Required work
Among the lines of data below, reproduce only those from the one with "ring tip: (185, 203)" through the one with "middle tip: (209, 163)", exactly as they stand, both ends included.

#####

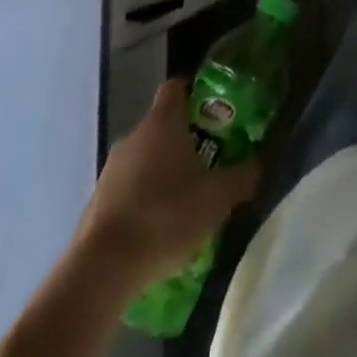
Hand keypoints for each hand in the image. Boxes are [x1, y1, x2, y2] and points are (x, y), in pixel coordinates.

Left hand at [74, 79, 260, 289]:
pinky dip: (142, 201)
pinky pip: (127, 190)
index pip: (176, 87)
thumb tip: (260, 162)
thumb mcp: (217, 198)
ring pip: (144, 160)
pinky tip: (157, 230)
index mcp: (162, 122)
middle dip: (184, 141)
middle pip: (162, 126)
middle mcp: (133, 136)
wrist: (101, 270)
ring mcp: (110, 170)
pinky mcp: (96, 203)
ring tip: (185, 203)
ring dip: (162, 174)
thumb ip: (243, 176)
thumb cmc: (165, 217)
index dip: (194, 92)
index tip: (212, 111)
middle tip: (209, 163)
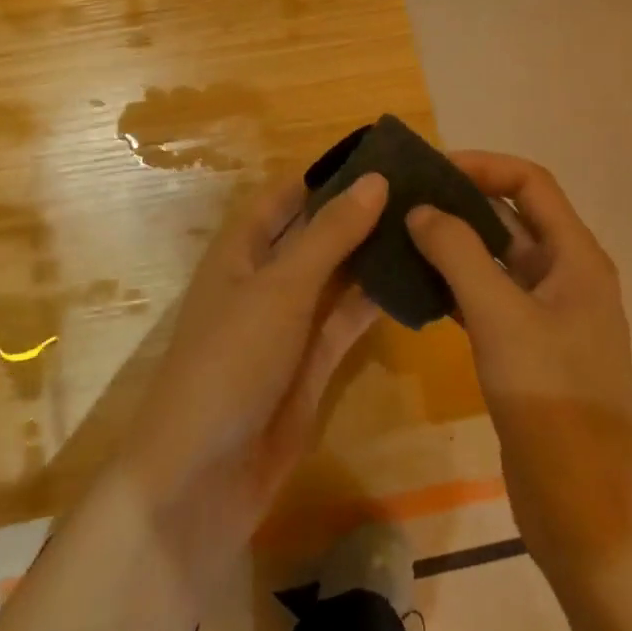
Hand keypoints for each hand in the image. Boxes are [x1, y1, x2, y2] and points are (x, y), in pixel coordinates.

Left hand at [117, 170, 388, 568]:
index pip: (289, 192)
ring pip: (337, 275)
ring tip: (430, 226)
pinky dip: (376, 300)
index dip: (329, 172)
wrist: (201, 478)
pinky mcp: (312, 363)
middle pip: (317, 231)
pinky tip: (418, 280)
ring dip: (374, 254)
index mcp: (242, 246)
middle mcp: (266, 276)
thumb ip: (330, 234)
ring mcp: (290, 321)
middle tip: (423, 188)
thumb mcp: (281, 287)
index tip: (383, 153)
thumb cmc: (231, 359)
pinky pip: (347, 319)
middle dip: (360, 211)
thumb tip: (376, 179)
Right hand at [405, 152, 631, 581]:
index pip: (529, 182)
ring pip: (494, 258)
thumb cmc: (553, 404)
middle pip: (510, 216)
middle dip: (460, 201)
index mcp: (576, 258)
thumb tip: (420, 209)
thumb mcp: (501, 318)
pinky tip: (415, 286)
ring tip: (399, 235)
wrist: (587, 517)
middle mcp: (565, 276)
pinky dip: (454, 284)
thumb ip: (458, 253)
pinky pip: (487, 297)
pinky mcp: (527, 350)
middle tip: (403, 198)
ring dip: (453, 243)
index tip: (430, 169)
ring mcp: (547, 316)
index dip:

#####

Result
ring tip: (185, 203)
ring dip: (162, 174)
thumb ip: (243, 176)
thumb cmc: (165, 217)
index dip: (194, 92)
index tip: (212, 111)
middle tip: (209, 163)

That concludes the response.